When you first become unemployed, there’s a period of intense shock much of the time that hits and hits hard. No matter how softly the boss speaks when they tell you you’re being fired, laid-off, let go, etc. there’s still that slap to the face that says your financial stability is no longer assured.
Many people who receive such news are suddenly faced with who, how and when to tell people about their unemployment. For many, the hardest people to tell are those closest to them; their spouses, parents, and children. This is in most cases, because part of the identity built up as the bread-winner, the person with the buying power, the responsible one who pays the bills, the one to go to and say, “Can I have $10 to buy something?” The thought of letting those who depend on us the most down is devastating. So it’s understandable that some people actually conceal their unemployment, trying to protect themselves from this shame, and also trying to avoid dumping their problems on the shoulders of children.
Kids these days are under a great deal of pressure to fit in with their peers; to look a certain way, go to the raves, hang out with their friends at the right places, and have the latest electronic gear. Remember when you just had to buy an Intellivision Computer System? How about that Scientific Calculator for school? Or were you in the group of kids at school that had to have money for the school trip to some foreign country? For your children, the pressure to fit in with their friends hasn’t changed much, but the cost of those gadgets, clothing and anything else they want has risen substantially.
The sooner you get a job and restore your income the better for bringing stability back to this situation. That being said, it’s good advice to share you news of unemployment immediately as it occurs. One thing you can do immediately too, is look ahead to things that may be important to your family that require money, and see if there is time to budget between now and then in order to avoid robbing both you and your kids of the experience.

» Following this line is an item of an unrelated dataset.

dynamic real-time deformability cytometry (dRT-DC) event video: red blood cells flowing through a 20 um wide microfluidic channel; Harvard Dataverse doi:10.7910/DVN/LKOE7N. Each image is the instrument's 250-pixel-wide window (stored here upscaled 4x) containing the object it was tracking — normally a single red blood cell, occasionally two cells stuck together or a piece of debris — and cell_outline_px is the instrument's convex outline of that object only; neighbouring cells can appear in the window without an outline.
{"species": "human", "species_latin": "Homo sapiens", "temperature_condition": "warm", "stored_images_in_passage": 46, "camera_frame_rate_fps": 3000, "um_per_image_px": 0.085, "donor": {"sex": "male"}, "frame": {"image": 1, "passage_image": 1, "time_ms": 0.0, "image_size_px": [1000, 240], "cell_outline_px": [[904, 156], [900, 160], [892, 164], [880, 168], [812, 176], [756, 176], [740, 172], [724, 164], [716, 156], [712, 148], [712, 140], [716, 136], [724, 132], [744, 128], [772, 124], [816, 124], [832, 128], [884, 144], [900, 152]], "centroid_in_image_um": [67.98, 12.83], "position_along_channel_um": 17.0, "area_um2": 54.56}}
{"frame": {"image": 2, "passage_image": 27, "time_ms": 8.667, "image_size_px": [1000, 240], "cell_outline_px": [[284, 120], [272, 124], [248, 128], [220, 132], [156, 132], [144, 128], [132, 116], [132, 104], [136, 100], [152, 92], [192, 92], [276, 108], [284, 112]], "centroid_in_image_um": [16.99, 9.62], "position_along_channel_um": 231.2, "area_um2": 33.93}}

For example, let’s say you and the kids are big fans of, “The Lord Of The Rings” books and movies. If so, you’d know that in a month or two, the movie called, “The Hobbit” is coming to the big screen. It will set you back maybe $20 – $30 depending upon how many people in the family you have that will go, and what you’ll buy when you are there. As it’s the end of October as I look at the calendar, you’ve got to budget now in order to all go. Going is important if you’ve been planning on it.
Setting aside some money to attend a movie may not sound like a big deal to someone who is employed, but it’s a big deal to others. It’s important to go because it’s an event you can attend with a mass of everyday people and you need to be connected to normal everyday events in order to feel connected. Watching a movie also gives you somewhere to escape for a few hours, something to think about instead of your own situation, and it creates memories. Who knows, your kids may look back one day and say, “You know times were tough when my mom or dad lost their job, but she/he worked hard to make sure that we still did stuff together that was fun. That meant a lot to me.”
Don’t rob your kids of their needs to be up on some of the latest events and trends. I’m not advocating that you should foolishly lay out hundreds or thousands of dollars for a 3-D television, or buckle to every request for cash. There is a line you have to balance of course between denying all requests for money, and just opening the vault. That’s why you’re the parent and the one who is counted on to take the bulk of the responsibility for your family’s financial stability.
Like I’ve said in past posts, depending on the age of your children, sharing the appropriate amount of information with them with respect to your unemployment can be very beneficial. It can show them you trust them, you can teach by example how to deal with adversity, you can learn from them too and be proud of how supportive they are to you by helping out more around the house – doing what they can. It may well be too that something unexpected happens for the good, such as your daughter talking to her friends and one of those friends parents knows of a job opening you’d be qualified to apply for. You just don’t know where your next job might come from!